_TASK GOAL:_ Report the count of lines containing the word "Optimus" in these records, with no other text.
------------------------------------------------
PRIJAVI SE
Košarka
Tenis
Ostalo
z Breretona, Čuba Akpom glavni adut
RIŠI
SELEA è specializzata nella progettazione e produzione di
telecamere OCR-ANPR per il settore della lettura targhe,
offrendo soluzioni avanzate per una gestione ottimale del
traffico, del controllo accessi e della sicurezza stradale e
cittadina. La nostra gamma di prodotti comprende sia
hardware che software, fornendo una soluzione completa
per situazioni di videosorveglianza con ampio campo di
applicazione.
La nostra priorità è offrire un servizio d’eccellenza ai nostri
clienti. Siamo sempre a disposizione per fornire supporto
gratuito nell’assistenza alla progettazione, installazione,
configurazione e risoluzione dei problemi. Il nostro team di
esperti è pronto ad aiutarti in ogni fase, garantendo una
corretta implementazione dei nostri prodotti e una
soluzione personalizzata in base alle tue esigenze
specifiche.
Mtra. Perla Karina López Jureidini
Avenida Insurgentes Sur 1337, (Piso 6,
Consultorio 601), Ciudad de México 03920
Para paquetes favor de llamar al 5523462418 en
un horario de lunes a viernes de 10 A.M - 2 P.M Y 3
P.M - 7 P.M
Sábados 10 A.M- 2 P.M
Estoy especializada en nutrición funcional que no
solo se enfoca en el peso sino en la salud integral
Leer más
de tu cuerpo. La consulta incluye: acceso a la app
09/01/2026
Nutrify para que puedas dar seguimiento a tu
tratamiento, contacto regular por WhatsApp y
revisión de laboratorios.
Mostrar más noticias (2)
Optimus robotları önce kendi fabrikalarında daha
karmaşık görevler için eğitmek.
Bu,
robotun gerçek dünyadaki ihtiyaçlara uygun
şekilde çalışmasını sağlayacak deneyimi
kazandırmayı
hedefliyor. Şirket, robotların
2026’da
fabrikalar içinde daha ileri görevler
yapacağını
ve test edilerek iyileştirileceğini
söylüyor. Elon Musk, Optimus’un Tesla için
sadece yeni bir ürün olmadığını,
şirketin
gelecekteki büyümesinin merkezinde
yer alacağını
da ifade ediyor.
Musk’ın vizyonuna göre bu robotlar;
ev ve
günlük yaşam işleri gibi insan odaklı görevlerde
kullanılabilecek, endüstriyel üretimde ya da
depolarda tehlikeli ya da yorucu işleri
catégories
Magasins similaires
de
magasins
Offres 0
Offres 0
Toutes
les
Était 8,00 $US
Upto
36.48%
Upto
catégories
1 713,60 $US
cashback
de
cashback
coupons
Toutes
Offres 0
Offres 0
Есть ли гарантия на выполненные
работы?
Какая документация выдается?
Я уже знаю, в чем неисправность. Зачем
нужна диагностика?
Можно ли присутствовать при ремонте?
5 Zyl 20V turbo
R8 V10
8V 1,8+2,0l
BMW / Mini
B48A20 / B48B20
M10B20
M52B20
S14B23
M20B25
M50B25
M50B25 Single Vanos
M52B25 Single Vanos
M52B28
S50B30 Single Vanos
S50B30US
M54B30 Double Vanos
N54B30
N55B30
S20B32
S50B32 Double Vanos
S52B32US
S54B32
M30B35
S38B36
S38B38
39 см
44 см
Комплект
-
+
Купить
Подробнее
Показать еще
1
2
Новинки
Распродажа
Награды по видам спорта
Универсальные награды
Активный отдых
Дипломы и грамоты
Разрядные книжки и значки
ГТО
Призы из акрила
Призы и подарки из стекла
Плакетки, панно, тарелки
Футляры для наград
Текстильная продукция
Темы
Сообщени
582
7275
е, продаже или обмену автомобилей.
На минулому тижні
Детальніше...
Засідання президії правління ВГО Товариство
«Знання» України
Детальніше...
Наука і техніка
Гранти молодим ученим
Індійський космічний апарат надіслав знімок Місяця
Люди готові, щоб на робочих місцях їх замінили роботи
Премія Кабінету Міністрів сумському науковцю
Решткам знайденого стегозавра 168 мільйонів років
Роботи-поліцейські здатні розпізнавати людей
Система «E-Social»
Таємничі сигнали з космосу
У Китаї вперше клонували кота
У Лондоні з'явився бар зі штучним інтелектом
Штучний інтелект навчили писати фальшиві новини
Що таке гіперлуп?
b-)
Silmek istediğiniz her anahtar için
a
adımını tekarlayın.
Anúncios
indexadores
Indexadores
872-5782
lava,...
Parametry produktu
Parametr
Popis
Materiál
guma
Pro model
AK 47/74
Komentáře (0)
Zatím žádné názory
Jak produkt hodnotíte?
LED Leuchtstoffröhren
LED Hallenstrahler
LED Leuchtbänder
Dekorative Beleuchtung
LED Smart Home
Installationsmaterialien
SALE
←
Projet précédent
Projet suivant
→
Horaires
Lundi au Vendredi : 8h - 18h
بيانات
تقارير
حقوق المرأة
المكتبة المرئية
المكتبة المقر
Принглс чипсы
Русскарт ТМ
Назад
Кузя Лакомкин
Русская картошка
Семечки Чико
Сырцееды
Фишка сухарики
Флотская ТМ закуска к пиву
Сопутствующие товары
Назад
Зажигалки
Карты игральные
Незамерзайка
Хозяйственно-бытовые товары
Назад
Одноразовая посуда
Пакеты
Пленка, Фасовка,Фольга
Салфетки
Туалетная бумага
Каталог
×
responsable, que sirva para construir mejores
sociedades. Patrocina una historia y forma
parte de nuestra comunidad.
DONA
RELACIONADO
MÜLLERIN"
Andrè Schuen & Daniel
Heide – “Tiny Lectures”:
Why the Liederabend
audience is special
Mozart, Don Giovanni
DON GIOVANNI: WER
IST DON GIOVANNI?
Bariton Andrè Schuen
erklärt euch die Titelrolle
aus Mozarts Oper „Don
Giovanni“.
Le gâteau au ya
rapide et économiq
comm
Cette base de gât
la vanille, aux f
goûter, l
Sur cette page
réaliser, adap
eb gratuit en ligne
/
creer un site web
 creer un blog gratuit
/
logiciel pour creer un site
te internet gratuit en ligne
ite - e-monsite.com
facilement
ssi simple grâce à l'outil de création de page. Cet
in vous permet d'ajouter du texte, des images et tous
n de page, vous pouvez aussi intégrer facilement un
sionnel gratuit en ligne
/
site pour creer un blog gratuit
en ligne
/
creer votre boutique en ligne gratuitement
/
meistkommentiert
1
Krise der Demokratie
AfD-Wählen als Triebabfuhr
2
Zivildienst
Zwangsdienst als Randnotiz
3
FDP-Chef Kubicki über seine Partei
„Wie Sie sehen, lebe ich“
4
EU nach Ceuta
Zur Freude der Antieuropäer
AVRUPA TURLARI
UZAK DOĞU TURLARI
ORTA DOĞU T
------------------------------------------------
_WRITTEN RESPONSE:_ 2